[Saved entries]
—————

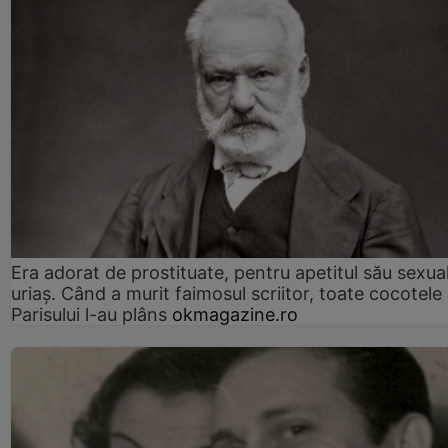
Era adorat de prostituate, pentru apetitul său sexua
uriaș. Când a murit faimosul scriitor, toate cocotele
Parisului l-au plâns
okmagazine.ro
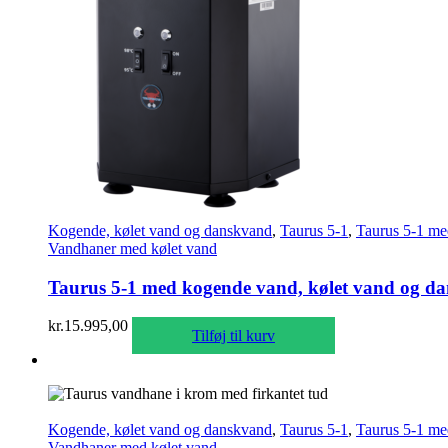
Kogende, kølet vand og danskvand
,
Taurus 5-1
,
Taurus 5-1 me
Vandhaner med kølet vand
Taurus 5-1 med kogende vand, kølet vand og dan
kr.
15.995,00
Tilføj til kurv
Kogende, kølet vand og danskvand
,
Taurus 5-1
,
Taurus 5-1 me
Vandhaner med kølet vand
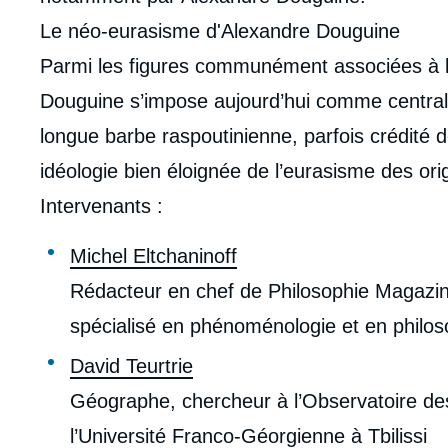
Le néo-eurasisme d'Alexandre Douguine
Parmi les figures communément associées à l
Douguine s’impose aujourd’hui comme centrale
longue barbe raspoutinienne, parfois crédité 
idéologie bien éloignée de l’eurasisme des ori
Intervenants :
Michel Eltchaninoff
Rédacteur en chef de Philosophie Magazine,
spécialisé en phénoménologie et en philos
David Teurtrie
Géographe, chercheur à l’Observatoire des
l’Université Franco-Géorgienne à Tbilissi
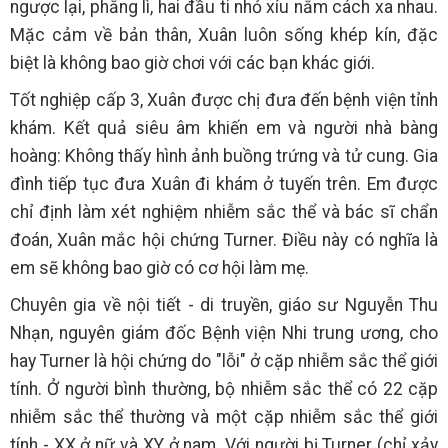
ngược lại, phẳng lì, hai đầu ti nhỏ xíu nằm cách xa nhau.
Mặc cảm về bản thân, Xuân luôn sống khép kín, đặc
biệt là không bao giờ chơi với các bạn khác giới.
Tốt nghiệp cấp 3, Xuân được chị đưa đến bệnh viện tỉnh
khám. Kết quả siêu âm khiến em và người nhà bàng
hoàng: Không thấy hình ảnh buồng trứng và tử cung. Gia
đình tiếp tục đưa Xuân đi khám ở tuyến trên. Em được
chỉ định làm xét nghiệm nhiễm sắc thể và bác sĩ chẩn
đoán, Xuân mắc hội chứng Turner. Điều này có nghĩa là
em sẽ không bao giờ có cơ hội làm mẹ.
Chuyên gia về nội tiết - di truyền, giáo sư Nguyễn Thu
Nhạn, nguyên giám đốc Bệnh viện Nhi trung ương, cho
hay Turner là hội chứng do "lỗi" ở cặp nhiễm sắc thể giới
tính. Ở người bình thường, bộ nhiễm sắc thể có 22 cặp
nhiễm sắc thể thường và một cặp nhiễm sắc thể giới
tính - XX ở nữ và XY ở nam. Với người bị Turner (chỉ xảy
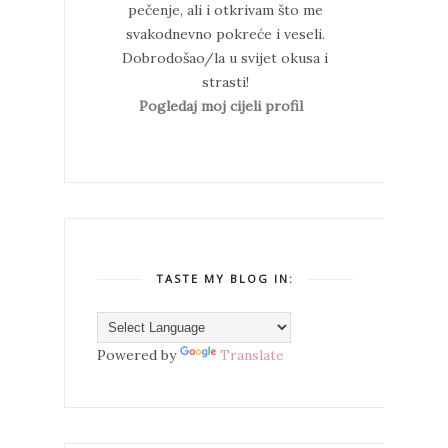
pečenje, ali i otkrivam što me
svakodnevno pokreće i veseli.
Dobrodošao/la u svijet okusa i
strasti!
Pogledaj moj cijeli profil
TASTE MY BLOG IN:
Powered by
Translate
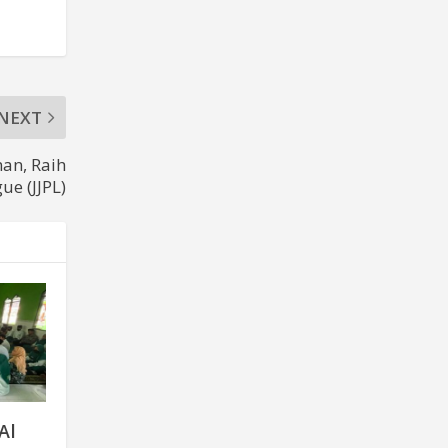
NEXT
an, Raih
ue (JJPL)
Al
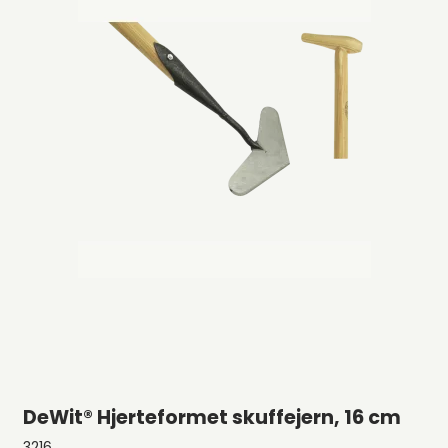
DeWit® Hjerteformet skuffejern, 16 cm
3216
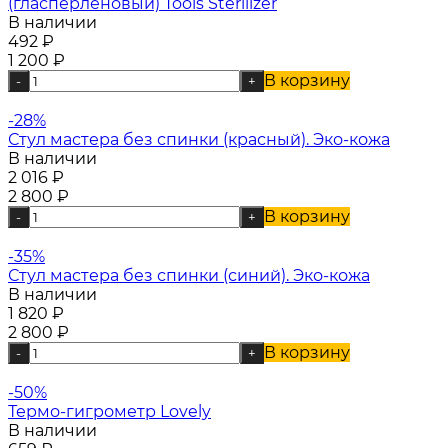
(гласперленовый) Tools Sterilizer
В наличии
492
₽
1 200
₽
В корзину
-
+
-28%
Стул мастера без спинки (красный). Эко-кожа
В наличии
2 016
₽
2 800
₽
В корзину
-
+
-35%
Стул мастера без спинки (синий). Эко-кожа
В наличии
1 820
₽
2 800
₽
В корзину
-
+
-50%
Термо-гигрометр Lovely
В наличии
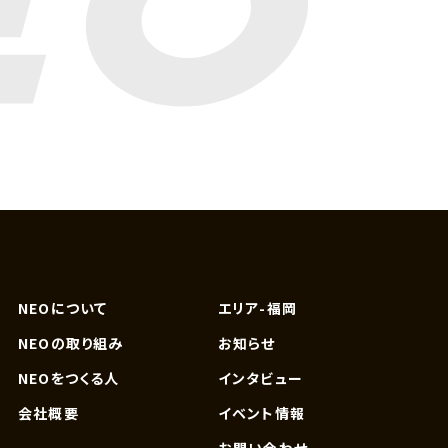
NEOについて
エリア-福岡
NEOの取り組み
お知らせ
NEOをつくる人
インタビュー
会社概要
イベント情報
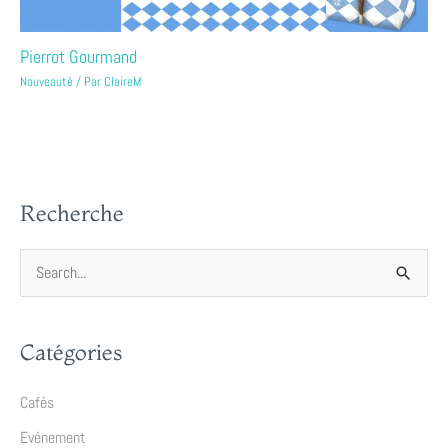
Pierrot Gourmand
Nouveauté
/ Par
ClaireM
Recherche
R
e
c
Catégories
h
e
Cafés
r
Evénement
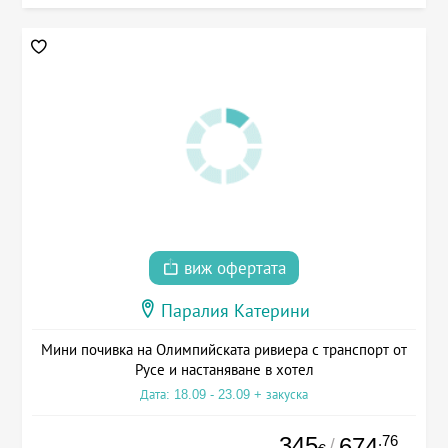
виж офертата
Паралия Катерини
Мини почивка на Олимпийската ривиера с транспорт от
Русе и настаняване в хотел
Дата: 18.09 - 23.09 + закуска
345
.76
674
/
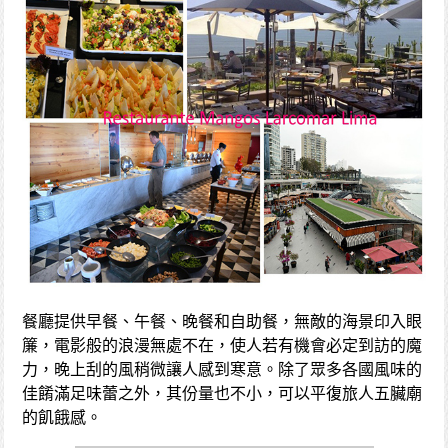
餐廳提供早餐、午餐、晚餐和自助餐，無敵的海景印入眼
簾，電影般的浪漫無處不在，使人若有機會必定到訪的魔
力，晚上刮的風稍微讓人感到寒意。除了眾多各國風味的
佳餚滿足味蕾之外，其份量也不小，可以平復旅人五臟廟
的飢餓感。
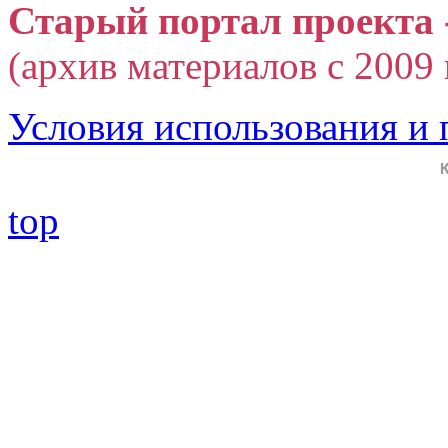
Старый портал проекта 
(архив материалов с 2009 г
Условия использования и
top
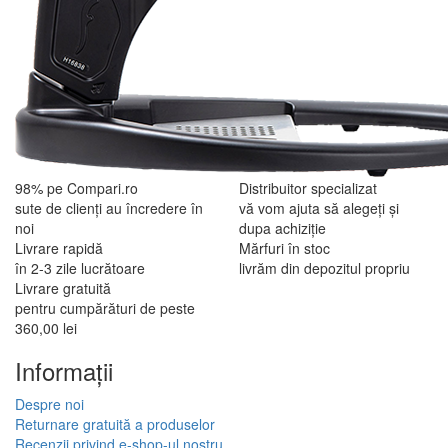
98% pe Compari.ro
Distribuitor specializat
sute de clienți au încredere în
vă vom ajuta să alegeți și
noi
dupa achiziție
Livrare rapidă
Mărfuri în stoc
în 2-3 zile lucrătoare
livrăm din depozitul propriu
Livrare gratuită
pentru cumpărături de peste
360,00 lei
Informaţii
Despre noi
Returnare gratuită a produselor
Recenzii privind e-shop-ul nostru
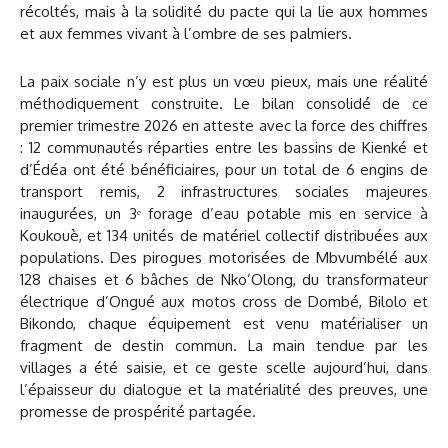
récoltés, mais à la solidité du pacte qui la lie aux hommes
et aux femmes vivant à l’ombre de ses palmiers.
La paix sociale n’y est plus un vœu pieux, mais une réalité
méthodiquement construite. Le bilan consolidé de ce
premier trimestre 2026 en atteste avec la force des chiffres
: 12 communautés réparties entre les bassins de Kienké et
d’Édéa ont été bénéficiaires, pour un total de 6 engins de
transport remis, 2 infrastructures sociales majeures
inaugurées, un 3ᵉ forage d’eau potable mis en service à
Koukouè, et 134 unités de matériel collectif distribuées aux
populations. Des pirogues motorisées de Mbvumbélé aux
128 chaises et 6 bâches de Nko’Olong, du transformateur
électrique d’Ongué aux motos cross de Dombé, Bilolo et
Bikondo, chaque équipement est venu matérialiser un
fragment de destin commun. La main tendue par les
villages a été saisie, et ce geste scelle aujourd’hui, dans
l’épaisseur du dialogue et la matérialité des preuves, une
promesse de prospérité partagée.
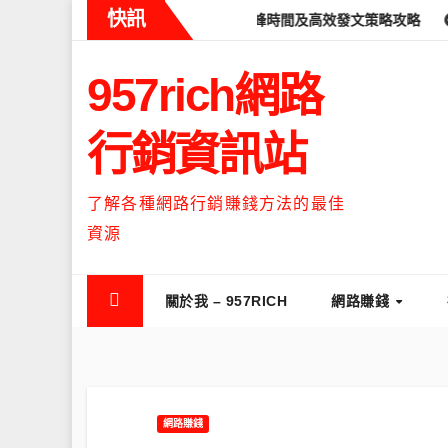
Skip
快訊
ds什麼時候流量最高？流量高峰時間及高效發文策略攻略
如何讓Thr
to
content
957rich網路
行銷資訊站
了解各種網路行銷賺錢方法的最佳
資源
關於我 – 957RICH
網路賺錢
網路賺錢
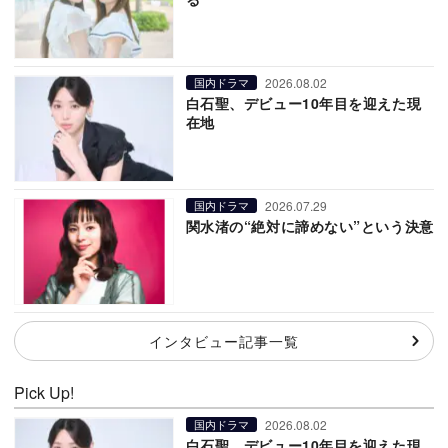
2026.08.02
国内ドラマ
白石聖、デビュー10年目を迎えた現
在地
2026.07.29
国内ドラマ
関水渚の“絶対に諦めない”という決意
インタビュー記事一覧
Pick Up!
2026.08.02
国内ドラマ
白石聖、デビュー10年目を迎えた現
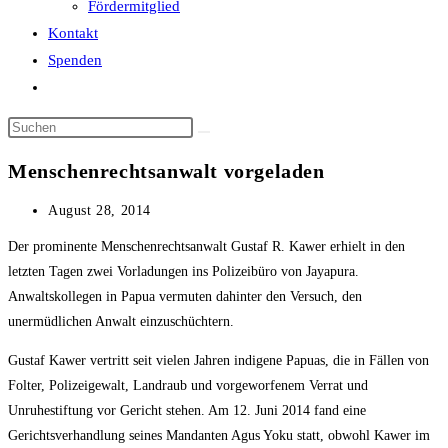
Fördermitglied
Kontakt
Spenden
Website-
Suche
Diese
umschalten
Website
Menschenrechtsanwalt vorgeladen
durchsuchen
Beitrag
August 28, 2014
veröffentlicht:
Der prominente Menschenrechtsanwalt Gustaf R. Kawer erhielt in den
letzten Tagen zwei Vorladungen ins Polizeibüro von Jayapura.
Anwaltskollegen in Papua vermuten dahinter den Versuch, den
unermüdlichen Anwalt einzuschüchtern.
Gustaf Kawer vertritt seit vielen Jahren indigene Papuas, die in Fällen von
Folter, Polizeigewalt, Landraub und vorgeworfenem Verrat und
Unruhestiftung vor Gericht stehen. Am 12. Juni 2014 fand eine
Gerichtsverhandlung seines Mandanten Agus Yoku statt, obwohl Kawer im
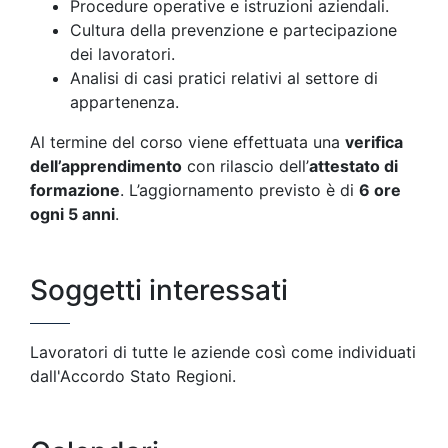
Procedure operative e istruzioni aziendali.
Cultura della prevenzione e partecipazione
dei lavoratori.
Analisi di casi pratici relativi al settore di
appartenenza.
Al termine del corso viene effettuata una
verifica
dell’apprendimento
con rilascio dell’
attestato di
formazione
. L’aggiornamento previsto è di
6 ore
ogni 5 anni
.
Soggetti interessati
Lavoratori di tutte le aziende così come individuati
dall'Accordo Stato Regioni.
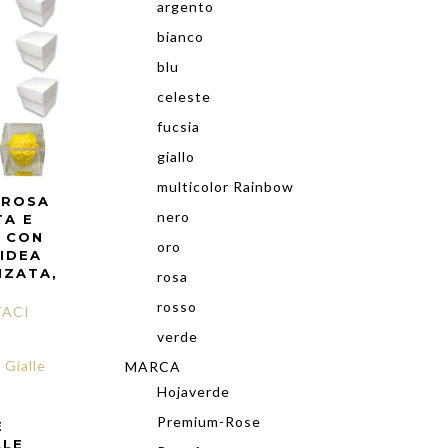
argento
bianco
blu
celeste
fucsia
giallo
multicolor Rainbow
 ROSA
nero
TA E
 CON
oro
 IDEA
NZATA,
rosa
rosso
ACI
verde
MARCA
Hojaverde
Premium-Rose
E
LLE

—————

> **WORK INSTRUCTION**: Could you rewrite every line of the listing above as a Markdown table with the columns "No." and "Line", numbering the rows and skipping blank lines? Leave the pictures out of the answer.

> **TASK SOLUTION**:
| No. | Line |
|---|---|
| 1 | Era adorat de prostituate, pentru apetitul său sexua |
| 2 | uriaș. Când a murit faimosul scriitor, toate cocotele |
| 3 | Parisului l-au plâns |
| 4 | okmagazine.ro |
| 5 | Kogende, kølet vand og danskvand |
| 6 | , |
| 7 | Taurus 5-1 |
| 8 | , |
| 9 | Taurus 5-1 me |
| 10 | Vandhaner med kølet vand |
| 11 | Taurus 5-1 med kogende vand, kølet vand og dan |
| 12 | kr. |
| 13 | 15.995,00 |
| 14 | Tilføj til kurv |
| 15 | Kogende, kølet vand og danskvand |
| 16 | , |
| 17 | Taurus 5-1 |
| 18 | , |
| 19 | Taurus 5-1 me |
| 20 | Vandhaner med kølet vand |
| 21 | Le néo-eurasisme d'Alexandre Douguine |
| 22 | Parmi les figures communément associées à l |
| 23 | Douguine s’impose aujourd’hui comme centrale |
| 24 | longue barbe raspoutinienne, parfois crédité  |
| 25 | idéologie bien éloignée de l’eurasisme des ori |
| 26 | Intervenants : |
| 27 | Michel Eltchaninoff |
| 28 | Rédacteur en chef de Philosophie Magazine, |
| 29 | spécialisé en phénoménologie et en philos |
| 30 | David Teurtrie |
| 31 | Géographe, chercheur à l’Observatoire des |
| 32 | l’Université Franco-Géorgienne à Tbilissi |
| 33 | ngược lại, phẳng lì, hai đầu ti nhỏ xíu nằm cách xa nhau. |
| 34 | Mặc cảm về bản thân, Xuân luôn sống khép kín, đặc |
| 35 | biệt là không bao giờ chơi với các bạn khác giới. |
| 36 | Tốt nghiệp cấp 3, Xuân được chị đưa đến bệnh viện tỉnh |
| 37 | khám. Kết quả siêu âm khiến em và người nhà bàng |
| 38 | hoàng: Không thấy hình ảnh buồng trứng và tử cung. Gia |
| 39 | đình tiếp tục đưa Xuân đi khám ở tuyến trên. Em được |
| 40 | chỉ định làm xét nghiệm nhiễm sắc thể và bác sĩ chẩn |
| 41 | đoán, Xuân mắc hội chứng Turner. Điều này có nghĩa là |
| 42 | em sẽ không bao giờ có cơ hội làm mẹ. |
| 43 | Chuyên gia về nội tiết - di truyền, giáo sư Nguyễn Thu |
| 44 | Nhạn, nguyên giám đốc Bệnh viện Nhi trung ương, cho |
| 45 | hay Turner là hội chứng do "lỗi" ở cặp nhiễm sắc thể giới |
| 46 | tính. Ở người bình thường, bộ nhiễm sắc thể có 22 cặp |
| 47 | nhiễm sắc thể thường và một cặp nhiễm sắc thể giới |
| 48 | tính - XX ở nữ và XY ở nam. Với người bị Turner (chỉ xảy |
| 49 | pečenje, ali i otkrivam što me |
| 50 | svakodnevno pokreće i veseli. |
| 51 | Dobrodošao/la u svijet okusa i |
| 52 | strasti! |
| 53 | Pogledaj moj cijeli profil |
| 54 | TASTE MY BLOG IN: |
| 55 | Powered by |
| 56 | Translate |
| 57 | NEXT |
| 58 | an, Raih |
| 59 | ue (JJPL) |
| 60 | Al |
| 61 | DeWit® Hjerteformet skuffejern, 16 cm |
| 62 | 3216 |
| 63 | (гласперленовый) Tools Sterilizer |
| 64 | В наличии |
| 65 | 492 |
| 66 | ₽ |
| 67 | 1 200 |
| 68 | ₽ |
| 69 | В корзину |
| 70 | - |
| 71 | + |
| 72 | -28% |
| 73 | Стул мастера без спинки (красный). Эко-кожа |
| 74 | В наличии |
| 75 | 2 016 |
| 76 | ₽ |
| 77 | 2 800 |
| 78 | ₽ |
| 79 | В корзину |
| 80 | - |
| 81 | + |
| 82 | -35% |
| 83 | Стул мастера без спинки (синий). Эко-кожа |
| 84 | В наличии |
| 85 | 1 820 |
| 86 | ₽ |
| 87 | 2 800 |
| 88 | ₽ |
| 89 | В корзину |
| 90 | - |
| 91 | + |
| 92 | -50% |
| 93 | Термо-гигрометр Lovely |
| 94 | В наличии |
| 95 | NEOについて |
| 96 | エリア-福岡 |
| 97 | NEOの取り組み |
| 98 | お知らせ |
| 99 | NEOをつくる人 |
| 100 | インタビュー |
| 101 | 会社概要 |
| 102 | イベント情報 |
| 103 | Pierrot Gourmand |
| 104 | Nouveauté |
| 105 | / Par |
| 106 | ClaireM |
| 107 | Recherche |
| 108 | R |
| 109 | e |
| 110 | c |
| 111 | Catégories |
| 112 | h |
| 113 | e |
| 114 | Cafés |
| 115 | r |
| 116 | Evénement |
| 117 | виж офертата |
| 118 | Паралия Катерини |
| 119 | Мини почивка на Олимпийската ривиера с транспорт от |
| 120 | Русе и настаняване в хотел |
| 121 | Дата: 18.09 - 23.09 + закуска |
| 122 | 345 |
| 123 | .76 |
| 124 | 674 |
| 125 | / |
| 126 | 餐廳提供早餐、午餐、晚餐和自助餐，無敵的海景印入眼 |
| 127 | 簾，電影般的浪漫無處不在，使人若有機會必定到訪的魔 |
| 128 | 力，晚上刮的風稍微讓人感到寒意。除了眾多各國風味的 |
| 129 | 佳餚滿足味蕾之外，其份量也不小，可以平復旅人五臟廟 |
| 130 | 的飢餓感。 |
| 131 | Старый портал проекта  |
| 132 | (архив материалов с 2009 г |
| 133 | Условия использования и |
| 134 | top |
| 135 | 98% pe Compari.ro |
| 136 | Distribuitor specializat |
| 137 | sute de clienți au încredere în |
| 138 | vă vom ajuta să alegeți și |
| 139 | noi |
| 140 | dupa achiziție |
| 141 | Livrare rapidă |
| 142 | Mărfuri în stoc |
| 143 | în 2-3 zile lucrătoare |
| 144 | livrăm din depozitul propriu |
| 145 | Livrare gratuită |
| 146 | pentru cumpărături de peste |
| 147 | 360,00 lei |
| 148 | Informaţii |
| 149 | Despre noi |
| 150 | Returnare gratuită a produselor |
| 151 | Recenzii privind e-shop-ul nostru |
| 152 | récoltés, mais à la solidité du pacte qui la lie aux hommes |
| 153 | et aux femmes vivant à l’ombre de ses palmiers. |
| 154 | La paix sociale n’y est plus un vœu pieux, mais une réalité |
| 155 | méthodiquement construite. Le bilan consolidé de ce |
| 156 | premier trimestre 2026 en atteste avec la force des chiffres |
| 157 | : 12 communautés réparties entre les bassins de Kienké et |
| 158 | d’Édéa ont été bénéficiaires, pour un total de 6 engins de |
| 159 | transport remis, 2 infrastructures sociales majeures |
| 160 | inaugurées, un 3ᵉ forage d’eau potable mis en service à |
| 161 | Koukouè, et 134 unités de matériel collectif distribuées aux |
| 162 | populations. Des pirogues motorisées de Mbvumbélé aux |
| 163 | 128 chaises et 6 bâches de Nko’Olong, du transformateur |
| 164 | électrique d’Ongué aux motos cross de Dombé, Bilolo et |
| 165 | Bikondo, chaque équipement est venu matérialiser un |
| 166 | fragment de destin commun. La main tendue par les |
| 167 | villages a été saisie, et ce geste scelle aujourd’hui, dans |
| 168 | l’épaisseur du dialogue et la matérialité des preuves, une |
| 169 | promesse de prospérité partagée. |
| 170 | Skip |
| 171 | 快訊 |
| 172 | ds什麼時候流量最高？流量高峰時間及高效發文策略攻略 |
| 173 | 如何讓Thr |
| 174 | to |
| 175 | content |
| 176 | 957rich網路 |
| 177 | 行銷資訊站 |
| 178 | 了解各種網路行銷賺錢方法的最佳 |
| 179 | 資源 |
| 180 | 關於我 – 957RICH |
| 181 | 網路賺錢 |
| 182 | 網路賺錢 |
| 183 | 2026.08.02 |
| 184 | 国内ドラマ |
| 185 | 白石聖、デビュー10年目を迎えた現 |
| 186 | 在地 |
| 187 | 2026.07.29 |
| 188 | 国内ドラマ |
| 189 | 関水渚の“絶対に諦めない”という決意 |
| 190 | インタビュー記事一覧 |
| 191 | Pick Up! |
| 192 | 2026.08.02 |
| 193 | 国内ドラマ |
| 194 | 白石聖、デビュー10年目を迎えた現 |
| 195 | Fördermitglied |
| 196 | Kontakt |
| 197 | Spenden |
| 198 | Website- |
| 199 | Suche |
| 200 | Diese |
| 201 | umschalten |
| 202 | Website |
| 203 | Menschenrechtsanwalt vorgeladen |
| 204 | durchsuchen |
| 205 | Beitrag |
| 206 | August 28, 2014 |
| 207 | veröffentlicht: |
| 208 | Der prominente Menschenrechtsanwalt Gustaf R. Kawer erhielt in den |
| 209 | letzten Tagen zwei Vorladungen ins Polizeibüro von Jayapura. |
| 210 | Anwaltskollegen in Papua vermuten dahinter den Versuch, den |
| 211 | unermüdlichen Anwalt einzuschüchtern. |
| 212 | Gustaf Kawer vertritt seit vielen Jahren indigene Papuas, die in Fällen von |
| 213 | Folter, Polizeigewalt, Landraub und vorgeworfenem Verrat und |
| 214 | Unruhestiftung vor Gericht stehen. Am 12. Juni 2014 fand eine |
| 215 | Gerichtsverhandlung seines Mandanten Agus Yoku statt, obwohl Kawer im |
| 216 | Procedure operative e istruzioni aziendali. |
| 217 | Cultura della prevenzione e partecipazione |
| 218 | dei lavoratori. |
| 219 | Analisi di casi pratici relativi al settore di |
| 220 | appartenenza. |
| 221 | Al termine del corso viene effettuata una |
| 222 | verifica |
| 223 | dell’apprendimento |
| 224 | con rilascio dell’ |
| 225 | attestato di |
| 226 | formazione |
| 227 | . L’aggiornamento previsto è di |
| 228 | 6 ore |
| 229 | ogni 5 anni |
| 230 | . |
| 231 | Soggetti interessati |
| 232 | Lavoratori di tutte le aziende così come individuati |
| 233 | dall'Accordo Stato Regioni. |
| 234 | argento |
| 235 | bianco |
| 236 | blu |
| 237 | celeste |
| 238 | fucsia |
| 239 | giallo |
| 240 | multicolor Rainbow |
| 241 |  ROSA |
| 242 | nero |
| 243 | TA E |
| 244 |  CON |
| 245 | oro |
| 246 |  IDEA |
| 247 | NZATA, |
| 248 | rosa |
| 249 | rosso |
| 250 | ACI |
| 251 | verde |
| 252 | MARCA |
| 253 | Hojaverde |
| 254 | Premium-Rose |
| 255 | E |
| 256 | LLE |